Limber Tail Syndrome has intrigued me ever since she first got it as it is a very unusual but common problem that affects working/very active dogs.
So what is Limber Tail Syndrome/Acute caudal myopathy?
It is a problem that affects the muscles in a dog’s tail which causes pain near to the base of the tail. It is also commonly called ‘broken tail syndrome’ as the symptoms are very similar to a dog breaking its tail. The tail goes limp and part of the tail often hangs at a 90° to the base. It is a problem that often takes only 24-48 hours to heal and in the mean time only anti-inflammatory painkillers can aid the healing process.
Many vets are aware of the condition but as I researched online there were no clear reasons to why and how it affects a dog’s tail. As a pet owner having experienced the mysterious problem of limber tail, I found that my dog was in discomfort and struggled to sit down for two to three days but there were no long term effects. This disorder is very intriguing and I will continue to research and look into the background behind it.
Thank you for reading, if anyone has any questions or extra information into this condition then that would be greatly appreciated!
Hi everyone and welcome to my new blog all about my experiences in the lead up to applying for veterinary medicine at University. After attending a vet-med link course at Nottingham University I was inspired to write this blog. I will post regularly about my work experience and any areas of veterinary medicine that interests me or is a current issue in the news. There may also be a few posts about veterinary related issues I have encountered through owning a range of pets. Here is a bit about myself:
Having grown up riding on my Grandad’s farm, I have been very interested in the equine side of veterinary medicine. This is my 13.2hh Welsh Cob x called Cruze. He is 11 years old and I have had him for 5 years.
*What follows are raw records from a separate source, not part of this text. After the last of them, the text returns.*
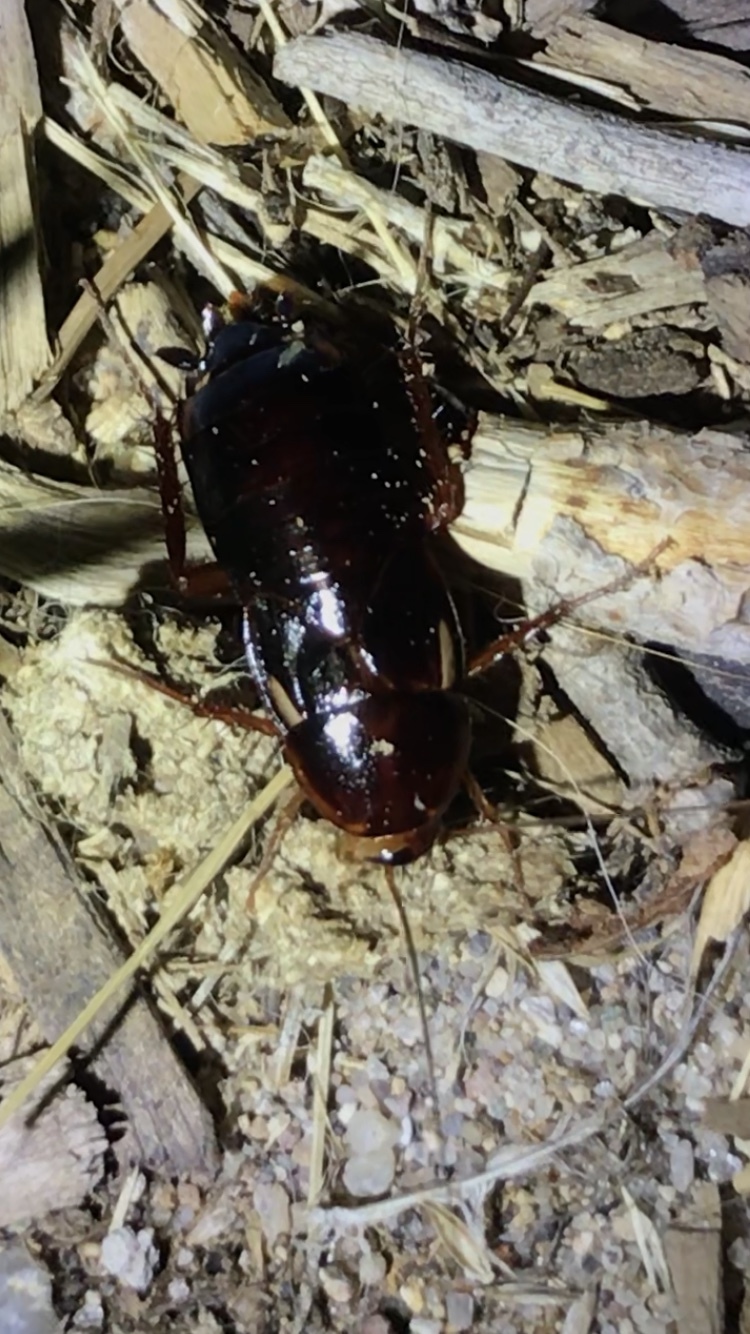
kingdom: Animalia
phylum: Arthropoda
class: Insecta
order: Blattodea
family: Blattidae
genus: Periplaneta
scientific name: Periplaneta lateralis
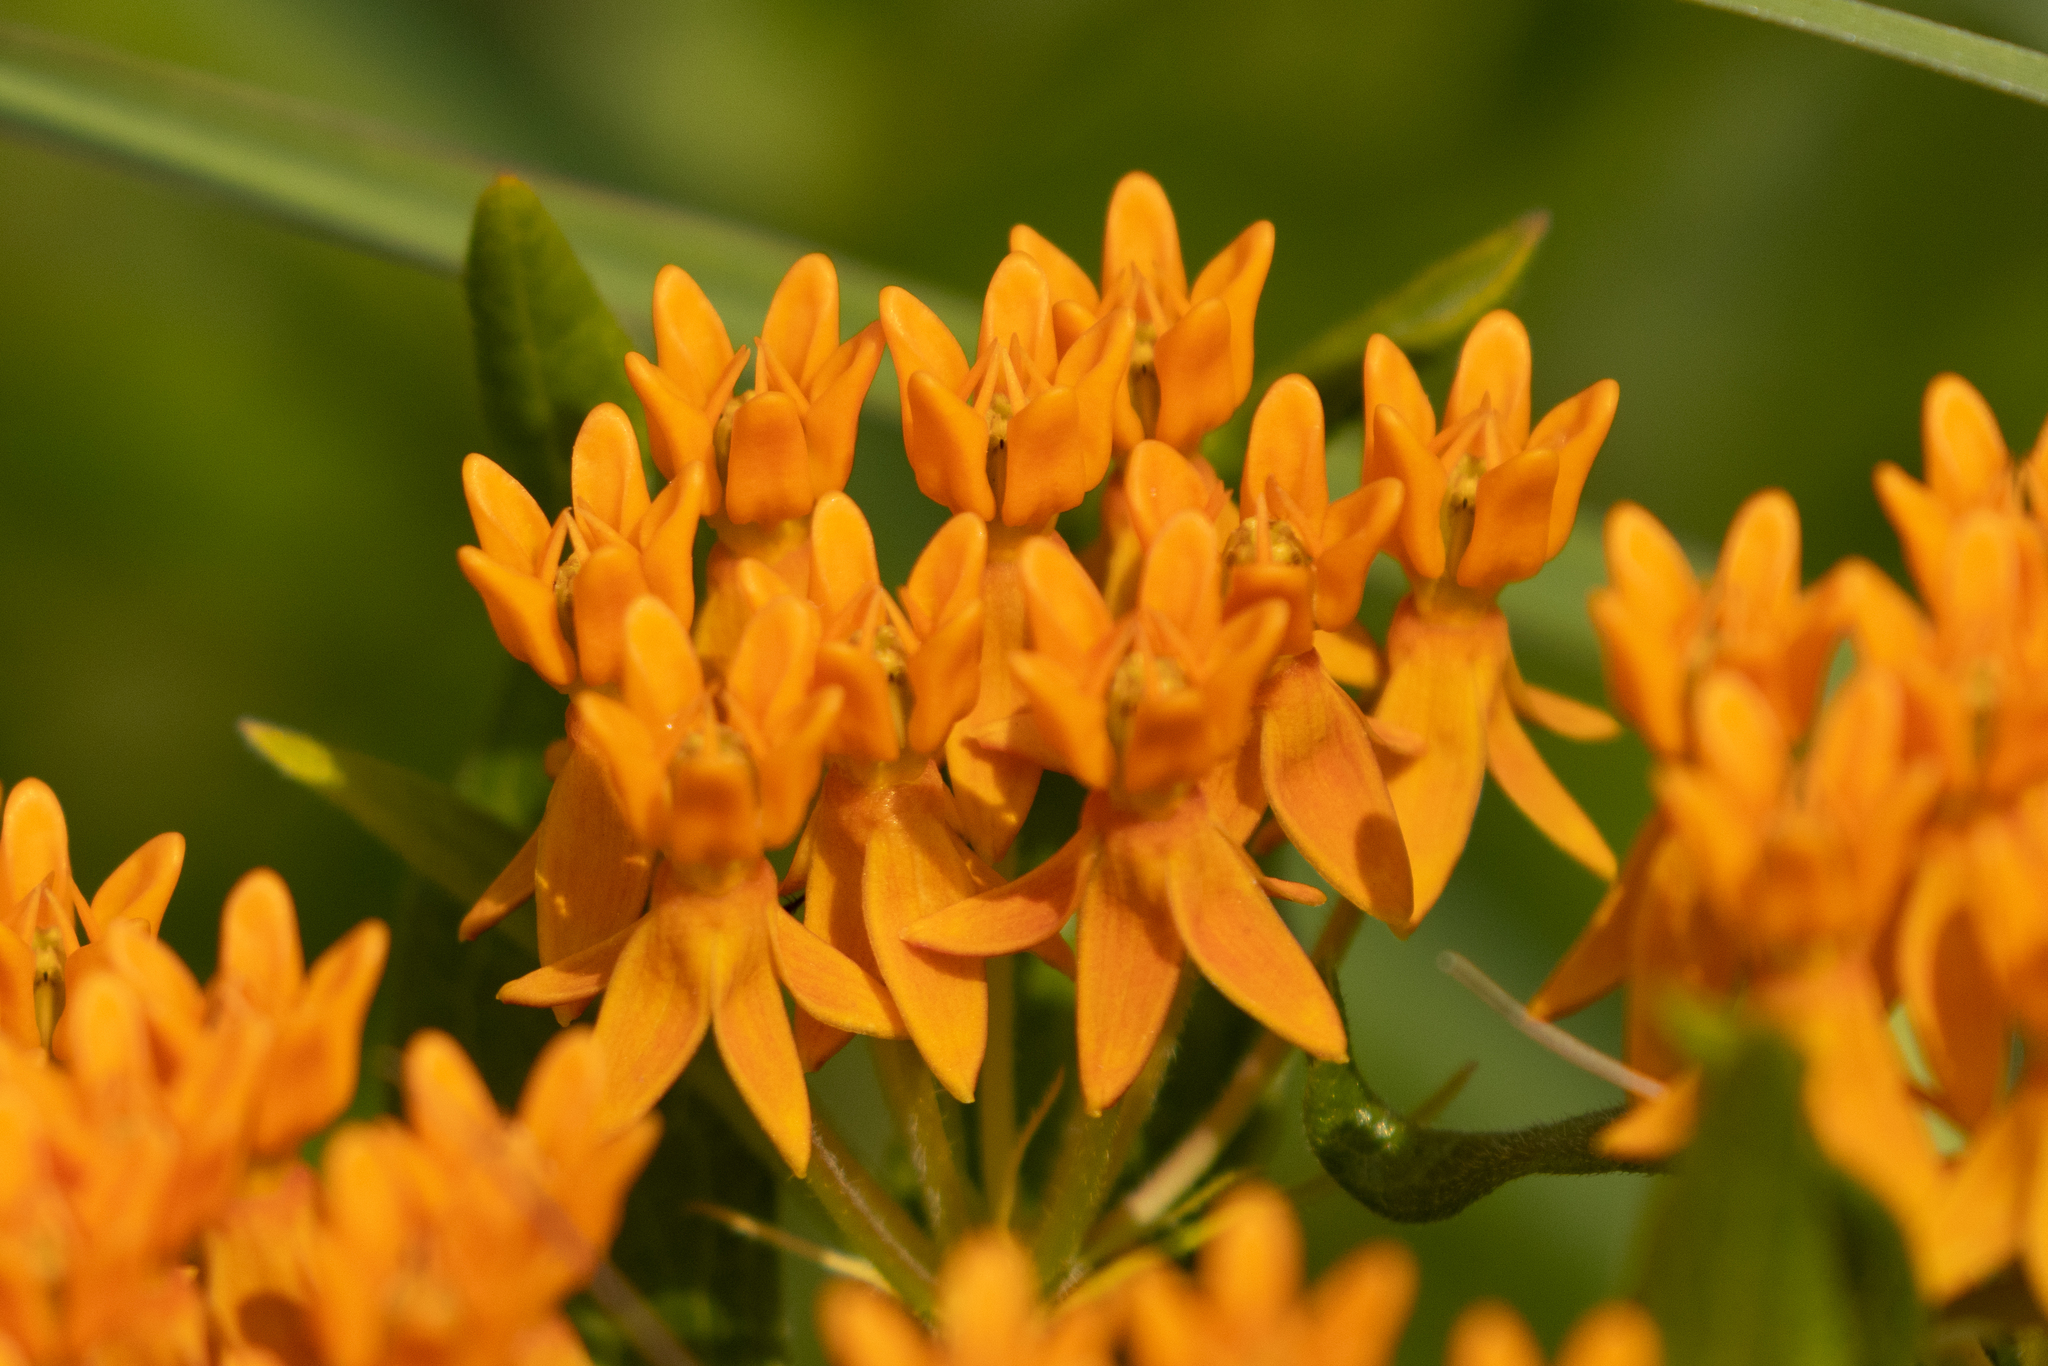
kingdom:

My Grandad is a national hunt owner and trainer and so I am a proud supporter of our family racing stables ‘Hogarth Racing’. I also ride one of my Grandad’s ex-race horses called Finbin.
I also own a 2 y/o black labrador called Tehya who is a very nervous dog and so I have developed an interest in canine behavior. She is also very unlucky to have developed arthritis at a young age and so we have had to alter her diet and exercise regime as a result.
As well as riding and going on long walks with Tehya, I enjoy Hockey, Badminton, Highland Dancing and volunteering at my local Riding for the Disabled charity. I have also been looking after two rabbits for the past half a year for some friends.